AWS IAM access key setup

A step-by-step walkthrough for producing the credentials AgentSOC needs to act on your AWS account — blocking attacker IPs at network ACLs, isolating EC2 instances with a deny-all security group, and powering EC2 instances on and off.

Screenshots: image placeholders below point at docs/images/aws-*.png. Capture each screenshot and drop it in at that path — the captions describe exactly what to show.


How the connection works

AgentSOC authenticates to AWS with an IAM access key belonging to a dedicated IAM user. The user is granted only the EC2 and networking permissions the integration's actions need. Three values go into the credential form:

ValueWhat it is
Access Key IDThe public identifier of the IAM access key
Secret Access KeyThe matching secret — shown only once, at creation
RegionDefault AWS Region for API calls (e.g. us-east-1)

By the end of this guide you will have all three and a validated credential in AgentSOC.


Step 1 — Open the IAM console

Sign in to the AWS Management Console with an account that can create IAM users and policies, then open IAM.

Step 1 — AWS IAM console


Step 2 — Create an IAM policy

The integration needs a narrow set of EC2 permissions. In IAM → Policies → Create policy, switch to the JSON tab and paste:

{
  "Version": "2012-10-17",
  "Statement": [
    {
      "Sid": "AgentSOCEc2Containment",
      "Effect": "Allow",
      "Action": [
        "ec2:DescribeInstances",
        "ec2:DescribeNetworkAcls",
        "ec2:DescribeSecurityGroups",
        "ec2:DescribeSubnets",
        "ec2:DescribeVpcs",
        "ec2:StartInstances",
        "ec2:StopInstances",
        "ec2:CreateNetworkAclEntry",
        "ec2:DeleteNetworkAclEntry",
        "ec2:CreateSecurityGroup",
        "ec2:DeleteSecurityGroup",
        "ec2:ModifyInstanceAttribute",
        "ec2:AuthorizeSecurityGroupEgress",
        "ec2:RevokeSecurityGroupEgress"

Object class coordinate lists
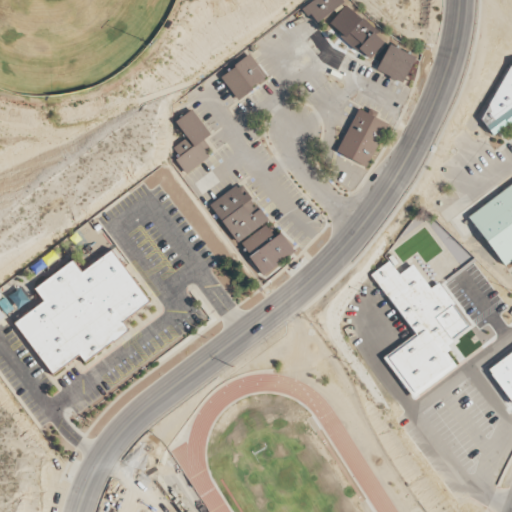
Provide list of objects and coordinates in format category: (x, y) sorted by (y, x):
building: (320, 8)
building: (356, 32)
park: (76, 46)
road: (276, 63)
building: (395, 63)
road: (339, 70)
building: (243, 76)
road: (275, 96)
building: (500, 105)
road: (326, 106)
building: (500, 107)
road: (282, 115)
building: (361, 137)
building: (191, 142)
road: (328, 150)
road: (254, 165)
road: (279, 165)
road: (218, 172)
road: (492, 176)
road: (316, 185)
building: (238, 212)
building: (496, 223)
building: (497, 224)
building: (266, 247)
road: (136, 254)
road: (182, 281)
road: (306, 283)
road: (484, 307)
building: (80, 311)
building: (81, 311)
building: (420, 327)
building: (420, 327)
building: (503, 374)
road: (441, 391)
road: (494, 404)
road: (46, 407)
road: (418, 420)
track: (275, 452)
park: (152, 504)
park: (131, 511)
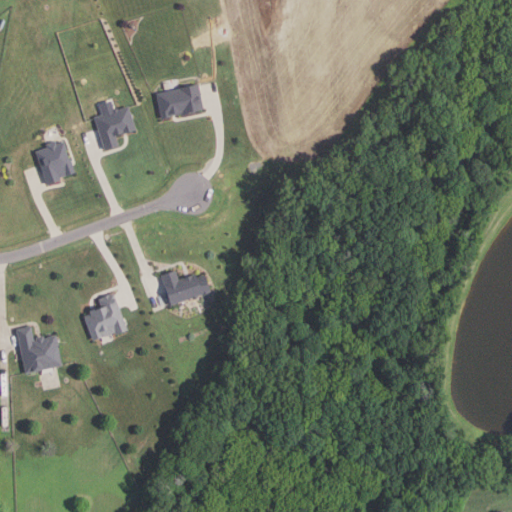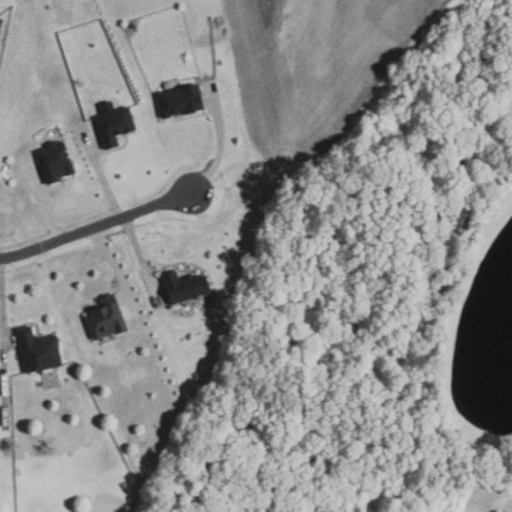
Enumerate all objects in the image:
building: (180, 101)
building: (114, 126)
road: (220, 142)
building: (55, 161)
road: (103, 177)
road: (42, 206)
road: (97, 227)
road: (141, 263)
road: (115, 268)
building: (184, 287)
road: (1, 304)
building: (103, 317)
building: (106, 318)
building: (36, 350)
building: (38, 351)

* * *

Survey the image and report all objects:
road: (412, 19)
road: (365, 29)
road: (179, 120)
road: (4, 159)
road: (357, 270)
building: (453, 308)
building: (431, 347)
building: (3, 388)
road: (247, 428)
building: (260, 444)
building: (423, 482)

◆ **ACTIVITIES**:
1) Answer these questions about the AWS IAM access key guide:
(a) Which of the three credential values is shown only once, at creation?
(b) Which tab do you switch to under IAM → Policies → Create policy?
(c) What Sid does the policy statement use?
2) Retype the AWS IAM access key guide, everything from "By the end of" down to "then open IAM.".
3) Extend the AWS IAM access key guide from the point where it stops.

◆ **RESPONSES PER TASK**:
1)
(a) The Secret Access Key.
(b) The JSON tab.
(c) AgentSOCEc2Containment.

2)
By the end of this guide you will have all three and a validated credential in AgentSOC.


Step 1 — Open the IAM console

Sign in to the AWS Management Console with an account that can create IAM users and policies, then open IAM.

3)
      ],
      "Resource": "*"
    }
  ]
}

Name it e.g. agentsoc-ec2-containment.

Resource: "*" keeps the guide simple. For least-privilege, scope the statement to the specific account, region, or resource ARNs your workloads use.

Step 2 — Create policy, JSON editor


Step 3 — Create an IAM user

  1. Go to IAM → Users → Create user.
  2. Name it e.g. agentsoc-soar.
  3. Do not enable console access — this user is for programmatic API access only.

Step 3 — Create IAM user


Step 4 — Attach the policy

On the Set permissions step, choose Attach policies directly and select the agentsoc-ec2-containment policy from Step 2. Finish creating the user.

Step 4 — Attach policy to user


Step 5 — Create an access key

  1. Open the new user and go to the Security credentials tab.
  2. Under Access keys, choose Create access key.
  3. Select the Application running outside AWS use case.
  4. Copy the Access key ID and Secret access key.

The Secret access key is shown only once. Copy it now — if you lose it, you must create a new key. Store it like a password and never commit it to source control.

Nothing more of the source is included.